In Parliament on Thursday, Gonsalves restated his government’s position on human trafficking, saying that SVG subscribes to United National Sustainable Development Goals, including the one targeting human trafficking
In addition to enacting the Prevention of Trafficking in Persons Act of 2011, Gonsalves said that his government has set up a national Taskforce against human trafficking and the Inter-Ministerial Working Group Against Human Trafficking.
He noted the creation of a national action plan to combat human trafficking and the establishment of the Anti-Trafficking in Persons Unit in the RSVG Police Force.

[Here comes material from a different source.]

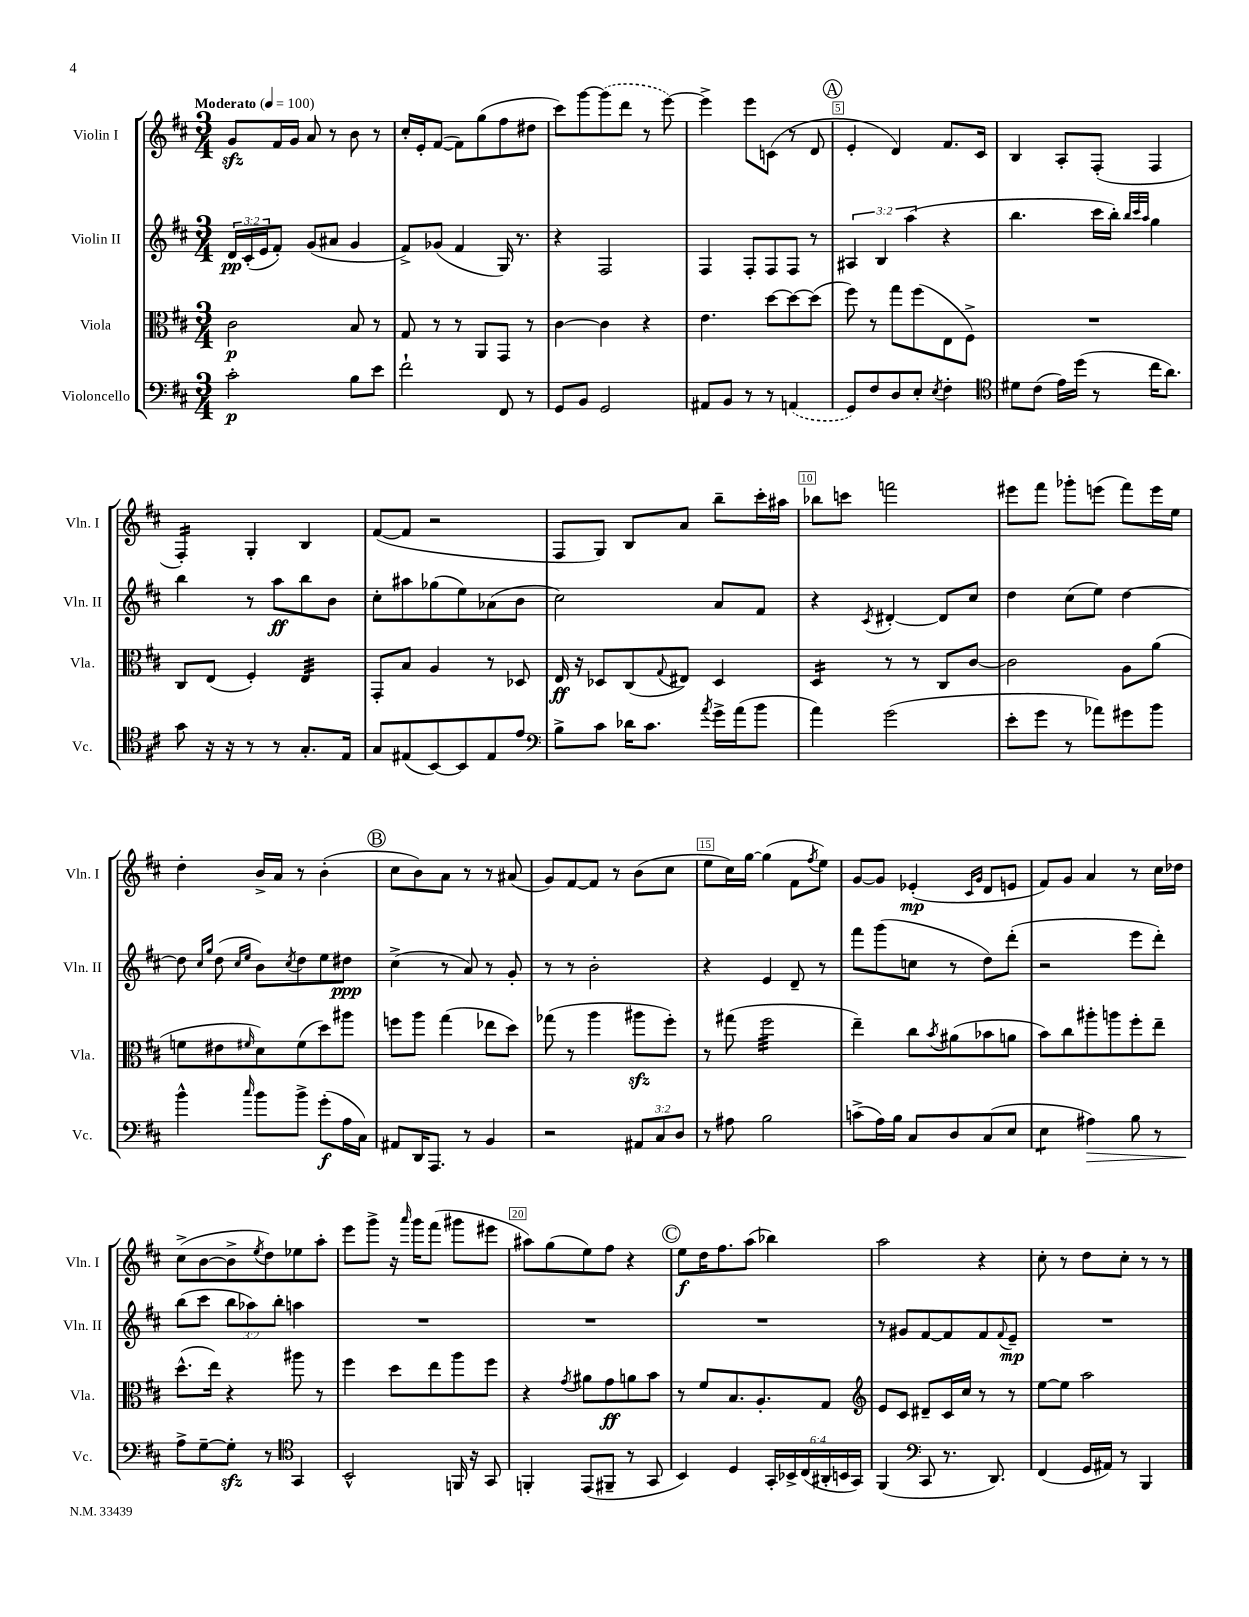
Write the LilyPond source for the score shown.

In 2016, a Vincentian businessman was freed of three counts of human trafficking, the first and only such case in St. Vincent and the Grenadines.
The prosecution interrupted the proceedings and withdrew the charges against 61-year-old Adrian Deane of Brighton, owner of Farmer’s Market Bakery & Snackette in Arnos Vale.
Deane had been accused of trafficking three Jamaicans to SVG, a charge he denied.
The prosecution pulled the plug on the case after defence attorney Grant Connell had crossed-examined two witnesses, including then Head of the Criminal Investigations Department of the Police Force, detective Superintendent of Police Ruth Jacobs, who has since retired.
Gonsalves cited that case to parliament on Thursday.
He further said that in 2017, the Anti-Trafficking in Persons Unit was instrumental in derailing and shutting down “the efforts of an entertainment agency which sought to recruit young Vincentian females to be dancers and models.
“This so-called entertainment agency used the social media, mainly Facebook, to recruit the females, enticing them with lucrative salaries in return for signing up to work for the agency.”
The prime minister said that the unit issued a press release warning the public about the dangers of getting involved.
“And in the end, intelligence reveals that the owners/operators, though they had not as yet carried out their particular nefarious plan were actually luring the females preparatory to doing so,” he said.